Range:  0..3: sum = 12

Paired: 0..3 ~ 2..6: sum = 12

Range:  0..4: sum = 14

Range:  0..5: sum = 16

Range:  0..6: sum = 18

Range:  1..2: sum = 7

Range:  1..3: sum = 11

Range:  1..4: sum = 13

Range:  1..5: sum = 15

Range:  1..6: sum = 17

Range:  2..3: sum = 6

Paired: 2..3 ~ 3..4: sum = 6

Paired: 2..3 ~ 4..6: sum = 6

Range:  2..4: sum = 8

Paired: 2..4 ~ 3..5: sum = 8

Range:  2..5: sum = 10

Paired: 2..5 ~ 3..6: sum = 10

Range:  2..6: sum = 12

Range:  3..4: sum = 6

Paired: 3..4 ~ 4..6: sum = 6

Range:  3..5: sum = 8

Range:  3..6: sum = 10

Range:  4..5: sum = 4

Paired: 4..5 ~ 5..6: sum = 4

Range:  4..6: sum = 6

Range:  5..6: sum = 4

Total Ranges: 21

Total Paired: 12

real 0.00

user 0.00

sys 0.00

However, my simple solution doesn't scale well:

Code:

$ time -p ( seq 1 100| ./sum_range | grep Total )

Total Ranges: 4950

Total Paired: 4342

real 0.02

user 0.02

sys 0.00

$ time -p ( seq 1 200| ./sum_range | grep Total )

Total Ranges: 19900

Total Paired: 21302

real 0.24

user 0.24

sys 0.00

$ time -p ( seq 1 400| ./sum_range | grep Total )

Total Ranges: 79800

Total Paired: 100903

real 3.50

user 3.49

sys 0.01

$

Quote:

Originally Posted by AlinaC (Post 6391863)

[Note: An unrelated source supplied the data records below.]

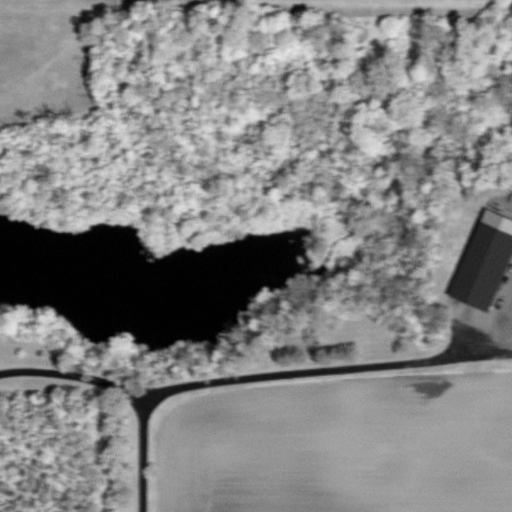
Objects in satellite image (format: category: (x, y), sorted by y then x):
building: (486, 260)
road: (298, 370)
road: (124, 391)
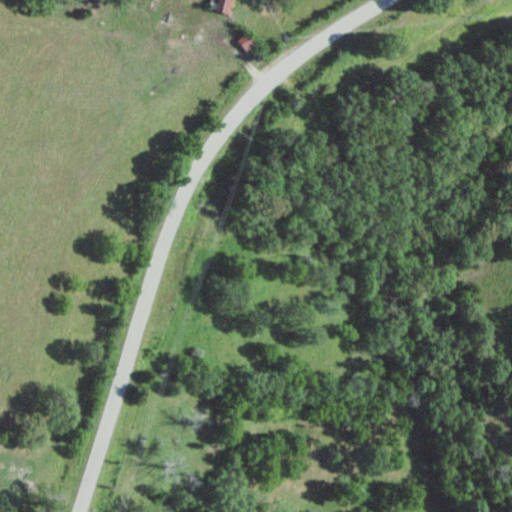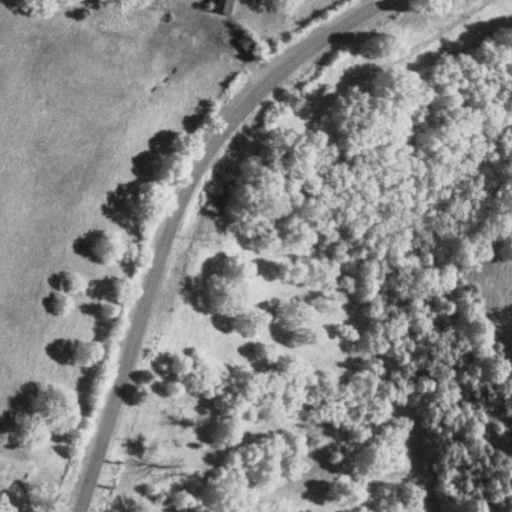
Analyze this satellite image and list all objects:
building: (219, 6)
road: (171, 218)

I've read some articles on Internet and it looks like dictionary can be a better structure to use for this purpose. (I need to check every item in an array and create a list of unique numbers/sums that are present in this array; each number/sum to be associated with the frequency).

Do you think dictionary will be a good choice for that? I basically need to store pairs int->int, specifically sum(a number stored in an array item) -> frequency (how many times this sum was contained in different array items).

Yes :) Although you'd probably call your implementation a hash table (means the same thing).

Quote:

Originally Posted by boughtonp (Post 6392046)

Thank you for explaining! However before posting a question, I've talked already to myself, my friends from the Uni, and even my mom ;) so this condition was fulfilled )

Yeah, but how many of those are ducks? :)

Anyway, not clear on the current status of the thread... do you still have an outstanding memory leak, or a different issue, or is it solved now?